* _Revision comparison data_
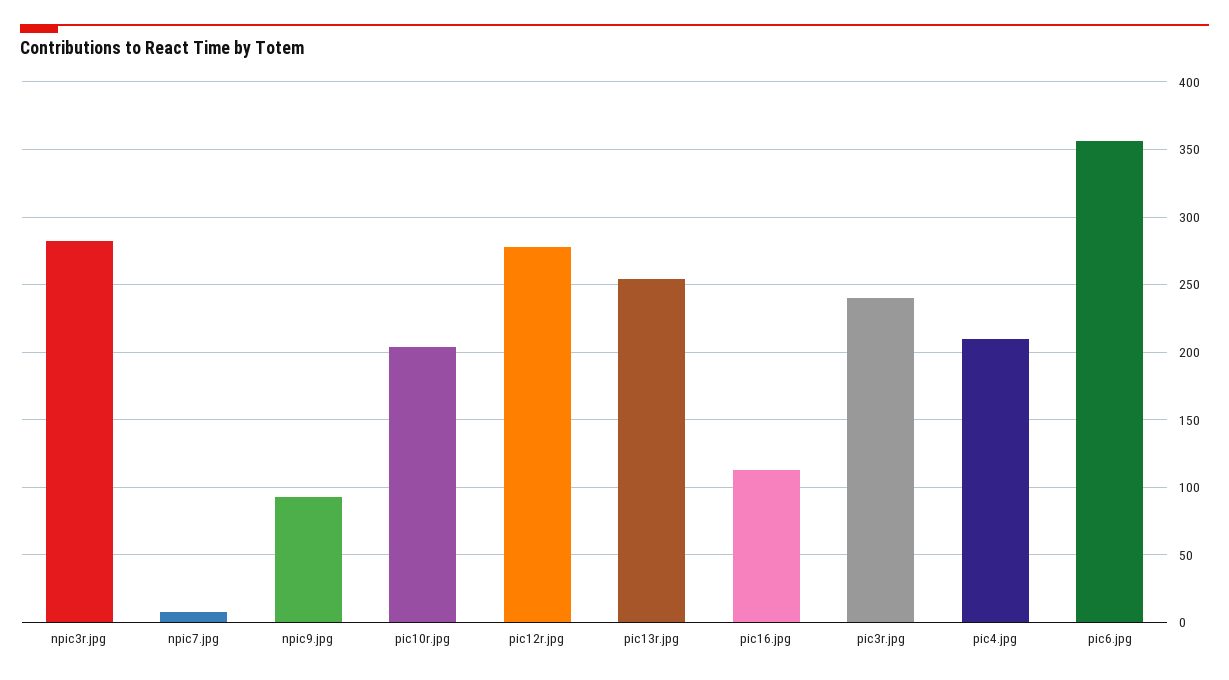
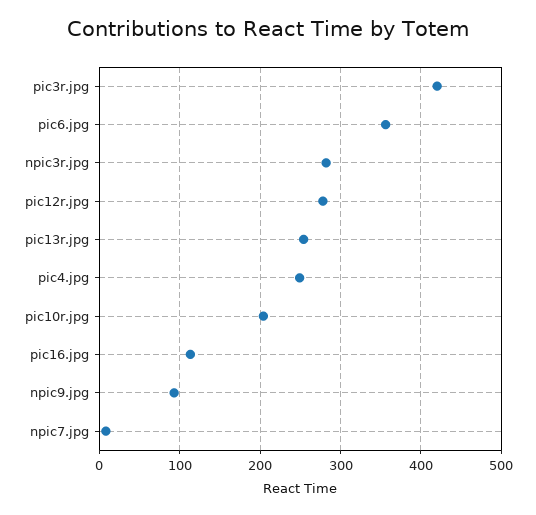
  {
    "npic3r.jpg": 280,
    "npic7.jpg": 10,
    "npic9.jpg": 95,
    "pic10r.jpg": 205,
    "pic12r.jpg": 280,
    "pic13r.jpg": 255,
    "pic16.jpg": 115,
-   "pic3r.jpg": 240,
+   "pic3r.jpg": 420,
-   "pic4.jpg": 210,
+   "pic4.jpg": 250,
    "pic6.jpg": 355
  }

* _Problem requirements_
Print every line of the data exactly. Pictures do not belong in the copy.

* _Result of the exercise_
  {
    "npic3r.jpg": 280,
    "npic7.jpg": 10,
    "npic9.jpg": 95,
    "pic10r.jpg": 205,
    "pic12r.jpg": 280,
    "pic13r.jpg": 255,
    "pic16.jpg": 115,
-   "pic3r.jpg": 240,
+   "pic3r.jpg": 420,
-   "pic4.jpg": 210,
+   "pic4.jpg": 250,
    "pic6.jpg": 355
  }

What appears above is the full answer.